▶ **Written task**
Pick up the announcements of Byzantine studies conferences where they stop and carry on writing them.

Call for Papers: Theandrites: Byzantine Philosophy and Christian Platonism (284-1453)

International Society of Neoplatonic Studies Conference, Athens, Greece, 10-14 June 2020

Deadline: 1 February 2020

This panel focuses on the reception of Platonism in the Christian philosophy of the Byzantine era (4th-15th centuries), an era marking the creation of a unique dialogue between Hellenic Platonism and the theology of the Church Fathers and Byzantine Christians.

The panel is open to all issues relating to Byzantine Platonism. This includes: Christians in the Greek-speaking East and their relationship to the Latin tradition in the West, as well as the Christian Platonism found in contemporary church fathers, the Greek-speaking Christians in late antique Gaza, Athens, and Alexandria; the philosophical theology of Pseudo-Dionysius, Maximus, and John Damascene; the later reception of Platonic theories on the soul, time, and eternity, and metaphysics, as well as ritual among Greek Christians and Hellenes. We welcome papers that trace Platonic ideas, terminology, and methodology as they move throughout the Eastern Roman Empire and the Byzantine Orthodox world.

300 word abstract should be sent to Sarah Wear (swear@franciscan.edu) and Frederick Lauritzen (frederick.lauritzen@new.oxon.org). Papers presented in Athens will be published in the series Theandrites: Studies in Byzantine Philosophy and Christian Platonism (284-1453) (after peer review).

Conference: Venice Dialogues: De-Marginalizing Byzantium

Centro Tedesco di Studi Veneziani/Deutsches Studienzentrum in Venedig, Venice, Italy, 7-8 December 2019

The workshop will explore the question of why Byzantium was and keeps being marginalized within the western academic canon and to a lesser extent in the public discourse. Instead of resurrecting the 19th and early 20th century academic debate known as the ‘Byzantine ques- tion’ (‘Byzantinische Frage’), this workshop examines the historiographical mechanisms and turning points that resulted in the marginalization of Byzantium in art history and related fields.

▶ **Supplied data**
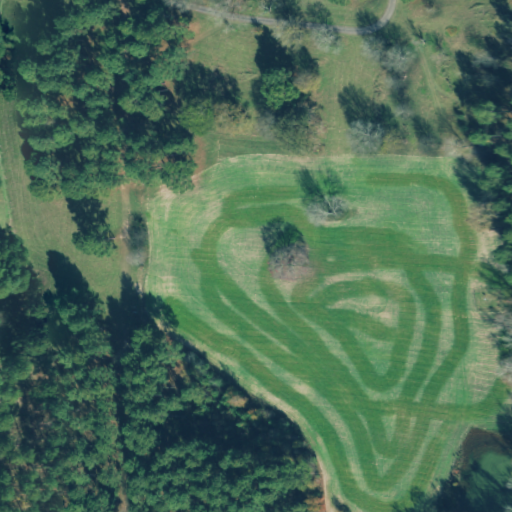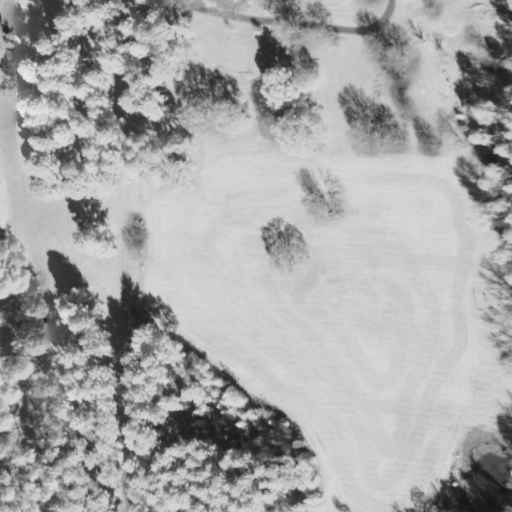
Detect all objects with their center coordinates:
road: (289, 17)
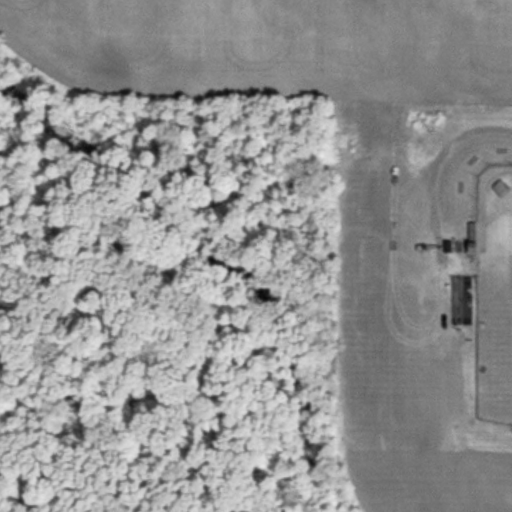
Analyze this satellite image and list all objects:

▶ **The response**
In an attempt to move past pinpointing single moments of ‘influence’ from Byzantium to the We, the workshop asks why the one hundred-year search to answer the ‘Byzantine question’ was unsuccessful, failing to secure a prominent place for the Eastern Roman Empire within art historical teaching and scholarship. Building on these insights, the workshop will delve into practical aspects, seeking possible places for Byzantium after the end of a linear, chronological art historical canon as described by Hans Belting (Das Ende der Kunstgeschichte: Eine Revision nach 10 Jahren) and others. The talks will focus on historiography and scholarly networks, on questions of collecting, artistic production, national and supranational political thought, and on Byzantium’s place within the boundaries of modern academic disciplines.

For the full programme, see here.

If you would like to attend the workshop, we kindly ask you to register: armin.bergmeier@uni-leipzig.de.

Lecture: Monks, Hermits and the Natural World, 300-650AD

Robin Lane Fox, ‘Monks, Hermits and the Natural World, 300-650AD’, Saint Catherine Foundation Lecture, Royal Geographical Society, London, 28 November 2019

The holy men and hermits of late antiquity are distinctive features of early Christianity, often linked to its monasteries, including St Catherine’s of Sinai. This lecture considers the realities and textual representations of their relations with animals, landscapes, birds and plants. It contrasts the use and presentation of such items in pagan history, literature and philosophy.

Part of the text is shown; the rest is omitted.